Sinner batte Auger-Aliassime e conquista Parigi, ora è il nuovo numero uno del mondo
Articolo Precedente
Articolo Successivo
Redazione Sport
-
In una finale del Masters 1000 di Parigi dominata fin dal primo scambio, Jannik Sinner ha superato Felix Auger-Aliassime, aggiudicandosi quello che non è solo il quinto titolo stagionale ma, soprattutto, la vetta della classifica mondiale, un traguardo storico per il tennis italiano. L’azzurro, il quale aveva già liquidato in semifinale Alexander Zverev con un perentorio 6-0, 6-1, ha mantenuto una concentrazione ferrea anche nell’ultimo atto, dimostrando una forma fisica e mentale straordinarie, frutto di un lavoro meticoloso e di una progressione inarrestabile che lo ha visto imbattuto dal suo rientro nel circuito dopo l’infortunio occorsogli a Shanghai.

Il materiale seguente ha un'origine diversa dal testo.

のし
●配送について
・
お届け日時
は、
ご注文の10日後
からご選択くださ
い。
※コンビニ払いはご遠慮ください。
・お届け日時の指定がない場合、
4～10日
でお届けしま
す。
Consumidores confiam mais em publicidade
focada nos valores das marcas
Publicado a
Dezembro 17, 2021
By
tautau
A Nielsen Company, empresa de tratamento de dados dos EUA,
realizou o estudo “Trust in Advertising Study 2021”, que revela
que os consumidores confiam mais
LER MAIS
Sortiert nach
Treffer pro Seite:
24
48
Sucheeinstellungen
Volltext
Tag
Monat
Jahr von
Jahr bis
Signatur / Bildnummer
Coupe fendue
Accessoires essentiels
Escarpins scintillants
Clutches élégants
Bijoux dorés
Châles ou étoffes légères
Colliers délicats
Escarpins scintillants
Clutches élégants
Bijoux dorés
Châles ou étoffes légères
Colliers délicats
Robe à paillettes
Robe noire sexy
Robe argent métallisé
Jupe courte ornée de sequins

Un dominio inarrestabile sul cemento indoor
Il match, che si è disputato sul veloce cemento indoor parigino, ha visto Sinner imporre il suo tennis potente e preciso, caratterizzato da un servizio efficace e da risposte che hanno messo costantemente in difficoltà l’avversario canadese. Auger-Aliassime, il quale pure aveva raggiunto la finale eliminando con convinzione Alexander Bublik e scavalcando virtualmente Lorenzo Musetti nella corsa alle Atp Finals di Torino, non è riuscito a trovare soluzioni alla macchina da tennis azzurra, la quale ha chiuso l’incontro in due set, senza concedere alcuno spiraglio.
Il significato di una vittoria che va oltre il trofeo
Con questo trionfo, il ventitreesimo in carriera, Sinner non solo ha centrato l’obiettivo di vincere il prestigioso torneo parigino per la prima volta, ma ha anche realizzato un’impresa che pochi, fino a qualche anno fa, avrebbero scommesso per un tennista italiano: diventare il numero uno del ranking ATP. Un risultato che corona un'annata eccezionale, costellata di successi e di una crescita ininterrotta, e che proietta l'atleta di Sesto Pusteria in una dimensione completamente nuova, facendone il punto di riferimento assoluto del movimento tennistico globale.
I precedenti ribaltati e un futuro da scrivere
La vittoria di Parigi, per di più, ribalta il bilancio dei precedenti diretti con Auger-Aliassime, i quali erano fino a ieri in perfetta parità con due vittorie ciascuno. Sinner, dopo le due sconfitte subite nel 2022 a Madrid e Cincinnati, aveva già iniziato a ribaltare la situazione imponendosi nelle due sfide più recenti, a Cincinnati e agli US Open di quest'anno; l’affermazione nella finale del Masters 1000 rappresenta dunque la terza vittoria consecutiva contro il canadese, segnando una netta linea di demarcazione e confermando la sua attuale superiorità.